─── Supplied data

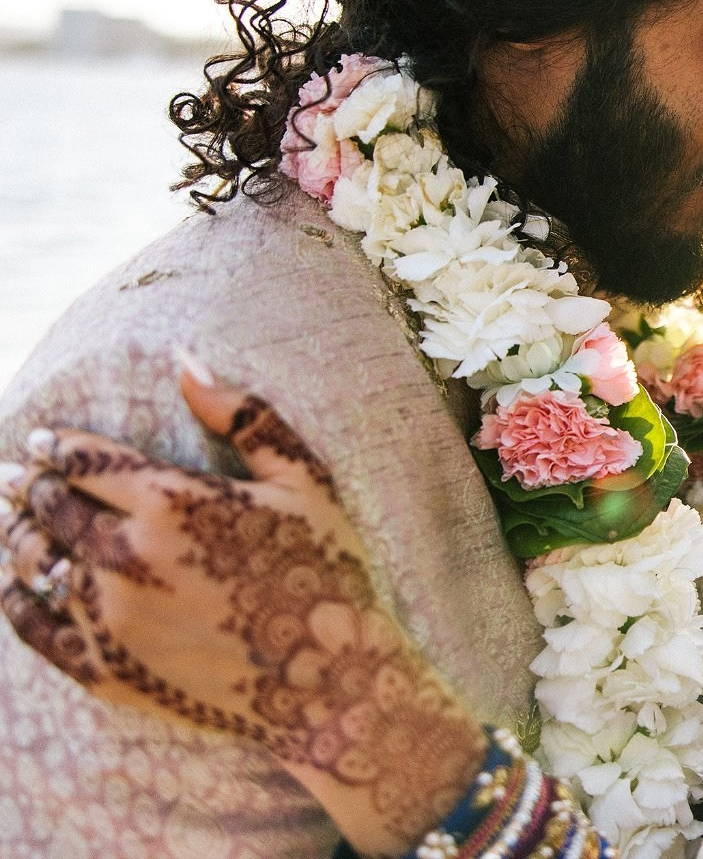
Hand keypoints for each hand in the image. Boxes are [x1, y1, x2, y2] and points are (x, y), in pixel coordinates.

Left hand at [0, 359, 486, 856]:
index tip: (40, 440)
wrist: (331, 682)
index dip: (55, 445)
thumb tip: (185, 360)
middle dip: (29, 484)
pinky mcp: (102, 669)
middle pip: (50, 506)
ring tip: (9, 520)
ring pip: (33, 561)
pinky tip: (12, 583)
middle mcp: (126, 556)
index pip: (83, 459)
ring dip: (14, 533)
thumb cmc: (327, 570)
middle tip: (14, 476)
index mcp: (171, 501)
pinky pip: (32, 625)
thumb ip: (243, 416)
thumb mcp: (304, 480)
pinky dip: (14, 596)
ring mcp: (108, 617)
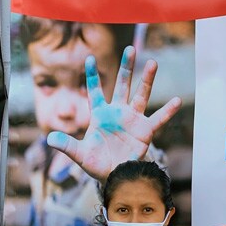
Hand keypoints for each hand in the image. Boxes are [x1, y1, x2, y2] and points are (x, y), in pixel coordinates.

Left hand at [47, 47, 181, 181]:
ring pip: (141, 95)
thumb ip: (66, 145)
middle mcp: (118, 113)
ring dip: (147, 80)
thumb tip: (49, 138)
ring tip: (153, 62)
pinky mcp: (145, 131)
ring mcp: (133, 120)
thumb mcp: (80, 154)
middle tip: (130, 49)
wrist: (116, 176)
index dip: (92, 76)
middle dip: (126, 67)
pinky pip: (158, 119)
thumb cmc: (98, 163)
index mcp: (100, 115)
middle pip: (123, 85)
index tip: (89, 58)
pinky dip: (167, 111)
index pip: (95, 91)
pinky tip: (177, 100)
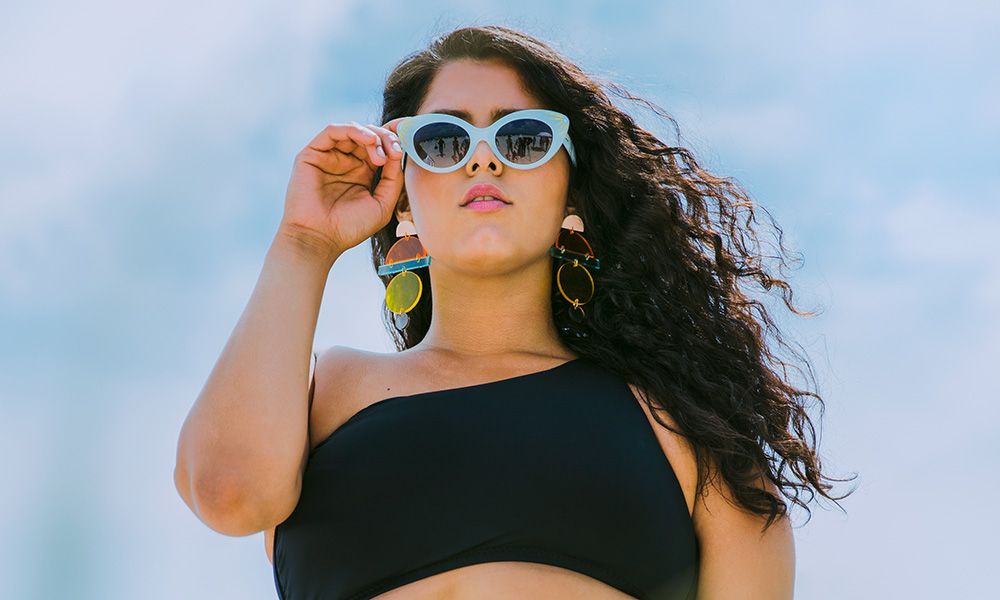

──────

Your task:
Output the material verbatim, skipping the images.

Answer section:
Hand keypoints for each hand in the image. Boxes are [x1, y1, x2, y2] and points are (x, y), in pixel coordinates.

Left hand at [0, 359, 486, 856]:
index tip: (40, 440)
wrist: (331, 682)
index dip: (55, 445)
thumb tip: (185, 360)
middle dip: (29, 484)
pinky mcp: (102, 669)
middle pip: (50, 506)
ring tip: (9, 520)
ring pip: (33, 561)
pinky tip: (12, 583)
middle mcp: (126, 556)
index pip: (83, 459)
ring dip: (14, 533)
thumb cmc: (327, 570)
middle tip: (14, 476)
index mcp: (171, 501)
pinky pip: (32, 625)
thumb ip: (243, 416)
thumb mcp: (304, 480)
pinky dip: (14, 596)
ring mcp: (108, 617)
Hand keypoints for each hand in the image. Boxes are [x1, y1, x2, y2] and points are (x, y), in pixel coordinates.

Left hand at [47, 47, 181, 181]:
ring pip: (141, 95)
thumb ip: (66, 145)
middle mcp: (118, 113)
ring dip: (147, 80)
thumb tip: (49, 138)
ring tip: (153, 62)
pinky mcp: (145, 131)
ring mcp: (133, 120)
thumb mcp: (80, 154)
middle tip: (130, 49)
wrist: (116, 176)
index dip: (92, 76)
middle dip: (126, 67)
pinky pip: (158, 119)
thumb cmc: (98, 163)
index mcp: (100, 115)
middle pip: (123, 85)
index tip: (89, 58)
pinky dip: (167, 111)
index pip: (95, 91)
pinky tip: (177, 100)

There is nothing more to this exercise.